When war broke out in 1914, Haig commanded I Corps, which he took to France, and at the end of that year he was promoted to command the newly formed 1st Army. He led a brilliant defence of Ypres in late 1914, where he repulsed the German attempt to reach the Channel coast. In late October 1915, after French’s fiasco at the Battle of Loos, Haig told King George V that French was ‘a source of great weakness to the army, and no-one had any faith in him anymore.’7 It was one of those unusual cases when he who wielded the dagger wore the crown, and Haig replaced French on 19 December 1915.

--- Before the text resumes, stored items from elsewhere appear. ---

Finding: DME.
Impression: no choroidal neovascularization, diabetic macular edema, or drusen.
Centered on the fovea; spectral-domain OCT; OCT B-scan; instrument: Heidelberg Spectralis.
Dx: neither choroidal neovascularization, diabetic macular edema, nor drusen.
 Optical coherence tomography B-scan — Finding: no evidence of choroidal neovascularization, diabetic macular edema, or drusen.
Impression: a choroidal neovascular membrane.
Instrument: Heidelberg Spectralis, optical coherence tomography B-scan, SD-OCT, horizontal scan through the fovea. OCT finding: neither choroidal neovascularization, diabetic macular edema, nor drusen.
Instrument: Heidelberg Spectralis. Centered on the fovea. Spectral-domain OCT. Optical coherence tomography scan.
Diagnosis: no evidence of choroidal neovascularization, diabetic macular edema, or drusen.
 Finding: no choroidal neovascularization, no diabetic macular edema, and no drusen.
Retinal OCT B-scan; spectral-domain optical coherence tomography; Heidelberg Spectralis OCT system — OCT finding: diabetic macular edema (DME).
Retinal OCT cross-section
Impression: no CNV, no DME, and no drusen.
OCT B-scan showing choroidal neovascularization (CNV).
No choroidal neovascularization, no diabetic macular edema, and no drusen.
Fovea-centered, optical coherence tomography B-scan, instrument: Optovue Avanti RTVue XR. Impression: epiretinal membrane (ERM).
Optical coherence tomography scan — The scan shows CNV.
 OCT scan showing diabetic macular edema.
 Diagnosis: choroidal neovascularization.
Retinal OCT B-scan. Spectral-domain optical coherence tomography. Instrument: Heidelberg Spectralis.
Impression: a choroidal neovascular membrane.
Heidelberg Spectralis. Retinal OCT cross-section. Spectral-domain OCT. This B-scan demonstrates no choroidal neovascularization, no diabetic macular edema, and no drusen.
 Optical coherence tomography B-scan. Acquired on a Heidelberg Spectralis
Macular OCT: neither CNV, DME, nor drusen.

Haig was never short of enemies, especially amongst Liberal politicians in the British government. In his book Great Contemporaries, Winston Churchill, who was First Lord of the Admiralty when the war broke out, compares Haig to
a great surgeon before the days of anaesthetics, versed in every detail of such science as was known to him: sure of himself, steady of poise, knife in hand, intent upon the operation; entirely removed in his professional capacity from the agony of the patient, the anguish of relations, or the doctrines of rival schools, the devices of quacks, or the first-fruits of new learning… If the patient died, he would not reprove himself. It must be understood that I speak only of his professional actions. Once out of the theatre, his heart was as warm as any man’s.8
Churchill undermined any praise of Haig with waspish qualifications such as: ‘If Haig’s mind was conventional, his character also displayed the qualities of the average, decent man, concentrated and magnified… He was rarely capable of rising to great heights; he was always incapable of falling below his standards.’9*2 There had long been bad blood between the two men, partly because Haig refused Churchill command of a brigade which Sir John French had promised him, and gave him a mere battalion instead.
Haig was also criticized by later commentators, many of them serious figures such as the military historians Sir Basil Liddell Hart and Professor Sir Michael Howard. ‘The German General Staff used to divide army officers into four categories,’ the latter has written, ‘the clever and lazy, the clever and hard-working, the stupid and lazy and the stupid and hard-working. The clever and lazy made the best generals, the clever and hard-working the best staff-officers, the stupid and lazy could be fitted in as regimental officers; but the stupid and hard-working were a positive menace and had to be got rid of as quickly as possible. Douglas Haig belonged to the fourth group.’10
Haig was certainly hard-working, and almost obsessive about detail: in the 3rd Battle of Ypres he concerned himself with the cost of the stones that the French were supplying for road repairs. Yet he wasn’t a château-general either, preferring to live in spartan conditions and refusing to emulate Asquith’s recourse to brandy when the prime minister visited his headquarters. A devout Christian, Haig was interested in fundamentalist religion and spiritualism; as a young officer, he had been put in touch with Napoleon by a spiritualist, and on the Western Front a Presbyterian chaplain persuaded him that he was carrying out God’s will.12
Often depicted as heartless butcher, Haig was in fact anything but. Haig’s diaries are littered with references to him visiting hospitals of every description—once nine in one day, plus three veterinary hospitals, yet it took a tough commander to show the necessarily stern exterior to keep up morale during terrible losses. He can be criticized for over-optimism before and during the Somme Offensive, but excessive confidence was rife amongst his High Command, especially in the opening stages, and this can be partly blamed on the Intelligence team he gathered around himself, as we shall see.